Turn every line below into a Markdown table with two columns, Row and Line, numbering the lines in order and leaving out blank ones.

··· Data section

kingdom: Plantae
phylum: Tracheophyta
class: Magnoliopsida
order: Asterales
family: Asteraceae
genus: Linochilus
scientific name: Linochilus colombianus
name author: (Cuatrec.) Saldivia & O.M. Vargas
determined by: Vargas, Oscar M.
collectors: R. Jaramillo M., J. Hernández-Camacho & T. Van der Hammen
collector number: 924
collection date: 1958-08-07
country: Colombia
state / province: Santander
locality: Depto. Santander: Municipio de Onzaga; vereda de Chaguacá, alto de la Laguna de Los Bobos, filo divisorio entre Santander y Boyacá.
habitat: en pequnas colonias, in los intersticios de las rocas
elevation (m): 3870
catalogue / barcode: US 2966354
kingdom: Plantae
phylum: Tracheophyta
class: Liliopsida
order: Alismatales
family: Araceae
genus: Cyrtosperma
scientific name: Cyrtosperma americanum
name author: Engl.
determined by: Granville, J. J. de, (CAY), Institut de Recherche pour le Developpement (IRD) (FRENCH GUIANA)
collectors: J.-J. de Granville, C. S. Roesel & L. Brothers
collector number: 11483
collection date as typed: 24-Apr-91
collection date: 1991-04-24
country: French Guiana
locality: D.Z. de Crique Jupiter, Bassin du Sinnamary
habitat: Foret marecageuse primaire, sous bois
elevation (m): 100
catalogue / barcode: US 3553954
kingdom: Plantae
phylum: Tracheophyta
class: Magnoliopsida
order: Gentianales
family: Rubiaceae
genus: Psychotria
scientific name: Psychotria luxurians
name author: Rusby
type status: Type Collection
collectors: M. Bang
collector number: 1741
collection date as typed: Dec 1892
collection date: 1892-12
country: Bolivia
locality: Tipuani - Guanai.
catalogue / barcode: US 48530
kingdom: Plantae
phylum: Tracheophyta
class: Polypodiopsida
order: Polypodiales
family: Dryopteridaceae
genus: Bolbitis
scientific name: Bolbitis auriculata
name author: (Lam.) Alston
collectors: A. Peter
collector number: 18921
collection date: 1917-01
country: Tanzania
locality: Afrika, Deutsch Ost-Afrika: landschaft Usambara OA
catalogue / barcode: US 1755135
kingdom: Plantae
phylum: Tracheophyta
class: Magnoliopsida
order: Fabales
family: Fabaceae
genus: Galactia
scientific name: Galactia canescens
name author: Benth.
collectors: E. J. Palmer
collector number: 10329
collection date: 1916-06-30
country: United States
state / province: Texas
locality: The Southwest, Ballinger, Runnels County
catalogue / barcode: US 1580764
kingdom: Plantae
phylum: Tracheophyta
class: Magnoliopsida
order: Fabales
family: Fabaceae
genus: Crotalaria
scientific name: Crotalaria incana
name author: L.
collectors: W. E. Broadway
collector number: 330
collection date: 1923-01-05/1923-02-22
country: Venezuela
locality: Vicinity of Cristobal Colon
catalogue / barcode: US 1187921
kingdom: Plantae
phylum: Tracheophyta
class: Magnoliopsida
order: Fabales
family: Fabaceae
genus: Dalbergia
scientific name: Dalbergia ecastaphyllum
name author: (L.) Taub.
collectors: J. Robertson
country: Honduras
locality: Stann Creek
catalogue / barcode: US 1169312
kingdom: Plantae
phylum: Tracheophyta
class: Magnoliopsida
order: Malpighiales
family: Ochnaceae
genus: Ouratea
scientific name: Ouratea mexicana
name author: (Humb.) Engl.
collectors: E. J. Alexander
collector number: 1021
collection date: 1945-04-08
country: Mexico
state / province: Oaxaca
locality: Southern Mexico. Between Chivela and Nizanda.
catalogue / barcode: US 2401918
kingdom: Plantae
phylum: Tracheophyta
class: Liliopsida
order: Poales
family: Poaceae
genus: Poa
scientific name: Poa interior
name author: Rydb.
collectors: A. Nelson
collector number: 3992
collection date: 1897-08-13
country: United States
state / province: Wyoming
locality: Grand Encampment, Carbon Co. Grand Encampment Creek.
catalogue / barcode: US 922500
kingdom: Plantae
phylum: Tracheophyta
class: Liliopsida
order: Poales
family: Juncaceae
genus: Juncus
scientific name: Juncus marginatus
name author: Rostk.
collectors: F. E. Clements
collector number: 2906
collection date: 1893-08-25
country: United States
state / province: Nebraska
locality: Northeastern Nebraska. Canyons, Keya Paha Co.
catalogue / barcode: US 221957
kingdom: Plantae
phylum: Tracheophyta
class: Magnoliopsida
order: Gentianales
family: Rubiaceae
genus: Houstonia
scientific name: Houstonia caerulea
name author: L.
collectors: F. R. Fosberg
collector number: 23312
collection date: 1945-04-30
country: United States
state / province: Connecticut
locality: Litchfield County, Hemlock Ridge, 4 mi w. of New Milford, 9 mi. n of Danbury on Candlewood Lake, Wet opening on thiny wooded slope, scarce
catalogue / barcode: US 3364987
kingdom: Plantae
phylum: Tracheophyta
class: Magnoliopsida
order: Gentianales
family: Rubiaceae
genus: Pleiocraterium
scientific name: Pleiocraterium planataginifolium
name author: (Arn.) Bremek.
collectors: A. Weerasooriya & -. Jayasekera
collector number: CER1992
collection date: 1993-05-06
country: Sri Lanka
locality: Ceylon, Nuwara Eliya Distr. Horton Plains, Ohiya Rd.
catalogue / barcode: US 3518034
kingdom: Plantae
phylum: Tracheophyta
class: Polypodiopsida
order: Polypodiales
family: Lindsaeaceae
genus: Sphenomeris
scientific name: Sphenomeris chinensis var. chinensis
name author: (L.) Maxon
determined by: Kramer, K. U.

······

Expected answer:
| Row | Line |
|---|---|
| 1 | kingdom: Plantae |
| 2 | phylum: Tracheophyta |
| 3 | class: Magnoliopsida |
| 4 | order: Asterales |
| 5 | family: Asteraceae |
| 6 | genus: Linochilus |
| 7 | scientific name: Linochilus colombianus |
| 8 | name author: (Cuatrec.) Saldivia & O.M. Vargas |
| 9 | determined by: Vargas, Oscar M. |
| 10 | collectors: R. Jaramillo M., J. Hernández-Camacho & T. Van der Hammen |
| 11 | collector number: 924 |
| 12 | collection date: 1958-08-07 |
| 13 | country: Colombia |
| 14 | state / province: Santander |
| 15 | locality: Depto. Santander: Municipio de Onzaga; vereda de Chaguacá, alto de la Laguna de Los Bobos, filo divisorio entre Santander y Boyacá. |
| 16 | habitat: en pequnas colonias, in los intersticios de las rocas |
| 17 | elevation (m): 3870 |
| 18 | catalogue / barcode: US 2966354 |
| 19 | kingdom: Plantae |
| 20 | phylum: Tracheophyta |
| 21 | class: Liliopsida |
| 22 | order: Alismatales |
| 23 | family: Araceae |
| 24 | genus: Cyrtosperma |
| 25 | scientific name: Cyrtosperma americanum |
| 26 | name author: Engl. |
| 27 | determined by: Granville, J. J. de, (CAY), Institut de Recherche pour le Developpement (IRD) (FRENCH GUIANA) |
| 28 | collectors: J.-J. de Granville, C. S. Roesel & L. Brothers |
| 29 | collector number: 11483 |
| 30 | collection date as typed: 24-Apr-91 |
| 31 | collection date: 1991-04-24 |
| 32 | country: French Guiana |
| 33 | locality: D.Z. de Crique Jupiter, Bassin du Sinnamary |
| 34 | habitat: Foret marecageuse primaire, sous bois |
| 35 | elevation (m): 100 |
| 36 | catalogue / barcode: US 3553954 |
| 37 | kingdom: Plantae |
| 38 | phylum: Tracheophyta |
| 39 | class: Magnoliopsida |
| 40 | order: Gentianales |
| 41 | family: Rubiaceae |
| 42 | genus: Psychotria |
| 43 | scientific name: Psychotria luxurians |
| 44 | name author: Rusby |
| 45 | type status: Type Collection |
| 46 | collectors: M. Bang |
| 47 | collector number: 1741 |
| 48 | collection date as typed: Dec 1892 |
| 49 | collection date: 1892-12 |
| 50 | country: Bolivia |
| 51 | locality: Tipuani - Guanai. |
| 52 | catalogue / barcode: US 48530 |
| 53 | kingdom: Plantae |
| 54 | phylum: Tracheophyta |
| 55 | class: Polypodiopsida |
| 56 | order: Polypodiales |
| 57 | family: Dryopteridaceae |
| 58 | genus: Bolbitis |
| 59 | scientific name: Bolbitis auriculata |
| 60 | name author: (Lam.) Alston |
| 61 | collectors: A. Peter |
| 62 | collector number: 18921 |
| 63 | collection date: 1917-01 |
| 64 | country: Tanzania |
| 65 | locality: Afrika, Deutsch Ost-Afrika: landschaft Usambara OA |
| 66 | catalogue / barcode: US 1755135 |
| 67 | kingdom: Plantae |
| 68 | phylum: Tracheophyta |
| 69 | class: Magnoliopsida |
| 70 | order: Fabales |
| 71 | family: Fabaceae |
| 72 | genus: Galactia |
| 73 | scientific name: Galactia canescens |
| 74 | name author: Benth. |
| 75 | collectors: E. J. Palmer |
| 76 | collector number: 10329 |
| 77 | collection date: 1916-06-30 |
| 78 | country: United States |
| 79 | state / province: Texas |
| 80 | locality: The Southwest, Ballinger, Runnels County |
| 81 | catalogue / barcode: US 1580764 |
| 82 | kingdom: Plantae |
| 83 | phylum: Tracheophyta |
| 84 | class: Magnoliopsida |
| 85 | order: Fabales |
| 86 | family: Fabaceae |
| 87 | genus: Crotalaria |
| 88 | scientific name: Crotalaria incana |
| 89 | name author: L. |
| 90 | collectors: W. E. Broadway |
| 91 | collector number: 330 |
| 92 | collection date: 1923-01-05/1923-02-22 |
| 93 | country: Venezuela |
| 94 | locality: Vicinity of Cristobal Colon |
| 95 | catalogue / barcode: US 1187921 |
| 96 | kingdom: Plantae |
| 97 | phylum: Tracheophyta |
| 98 | class: Magnoliopsida |
| 99 | order: Fabales |
| 100 | family: Fabaceae |
| 101 | genus: Dalbergia |
| 102 | scientific name: Dalbergia ecastaphyllum |
| 103 | name author: (L.) Taub. |
| 104 | collectors: J. Robertson |
| 105 | country: Honduras |
| 106 | locality: Stann Creek |
| 107 | catalogue / barcode: US 1169312 |
| 108 | kingdom: Plantae |
| 109 | phylum: Tracheophyta |
| 110 | class: Magnoliopsida |
| 111 | order: Malpighiales |
| 112 | family: Ochnaceae |
| 113 | genus: Ouratea |
| 114 | scientific name: Ouratea mexicana |
| 115 | name author: (Humb.) Engl. |
| 116 | collectors: E. J. Alexander |
| 117 | collector number: 1021 |
| 118 | collection date: 1945-04-08 |
| 119 | country: Mexico |
| 120 | state / province: Oaxaca |
| 121 | locality: Southern Mexico. Between Chivela and Nizanda. |
| 122 | catalogue / barcode: US 2401918 |
| 123 | kingdom: Plantae |
| 124 | phylum: Tracheophyta |
| 125 | class: Liliopsida |
| 126 | order: Poales |
| 127 | family: Poaceae |
| 128 | genus: Poa |
| 129 | scientific name: Poa interior |
| 130 | name author: Rydb. |
| 131 | collectors: A. Nelson |
| 132 | collector number: 3992 |
| 133 | collection date: 1897-08-13 |
| 134 | country: United States |
| 135 | state / province: Wyoming |
| 136 | locality: Grand Encampment, Carbon Co. Grand Encampment Creek. |
| 137 | catalogue / barcode: US 922500 |
| 138 | kingdom: Plantae |
| 139 | phylum: Tracheophyta |
| 140 | class: Liliopsida |
| 141 | order: Poales |
| 142 | family: Juncaceae |
| 143 | genus: Juncus |
| 144 | scientific name: Juncus marginatus |
| 145 | name author: Rostk. |
| 146 | collectors: F. E. Clements |
| 147 | collector number: 2906 |
| 148 | collection date: 1893-08-25 |
| 149 | country: United States |
| 150 | state / province: Nebraska |
| 151 | locality: Northeastern Nebraska. Canyons, Keya Paha Co. |
| 152 | catalogue / barcode: US 221957 |
| 153 | kingdom: Plantae |
| 154 | phylum: Tracheophyta |
| 155 | class: Magnoliopsida |
| 156 | order: Gentianales |
| 157 | family: Rubiaceae |
| 158 | genus: Houstonia |
| 159 | scientific name: Houstonia caerulea |
| 160 | name author: L. |
| 161 | collectors: F. R. Fosberg |
| 162 | collector number: 23312 |
| 163 | collection date: 1945-04-30 |
| 164 | country: United States |
| 165 | state / province: Connecticut |
| 166 | locality: Litchfield County, Hemlock Ridge, 4 mi w. of New Milford, 9 mi. n of Danbury on Candlewood Lake, Wet opening on thiny wooded slope, scarce |
| 167 | catalogue / barcode: US 3364987 |
| 168 | kingdom: Plantae |
| 169 | phylum: Tracheophyta |
| 170 | class: Magnoliopsida |
| 171 | order: Gentianales |
| 172 | family: Rubiaceae |
| 173 | genus: Pleiocraterium |
| 174 | scientific name: Pleiocraterium planataginifolium |
| 175 | name author: (Arn.) Bremek. |
| 176 | collectors: A. Weerasooriya & -. Jayasekera |
| 177 | collector number: CER1992 |
| 178 | collection date: 1993-05-06 |
| 179 | country: Sri Lanka |
| 180 | locality: Ceylon, Nuwara Eliya Distr. Horton Plains, Ohiya Rd. |
| 181 | catalogue / barcode: US 3518034 |
| 182 | kingdom: Plantae |
| 183 | phylum: Tracheophyta |
| 184 | class: Polypodiopsida |
| 185 | order: Polypodiales |
| 186 | family: Lindsaeaceae |
| 187 | genus: Sphenomeris |
| 188 | scientific name: Sphenomeris chinensis var. chinensis |
| 189 | name author: (L.) Maxon |
| 190 | determined by: Kramer, K. U. |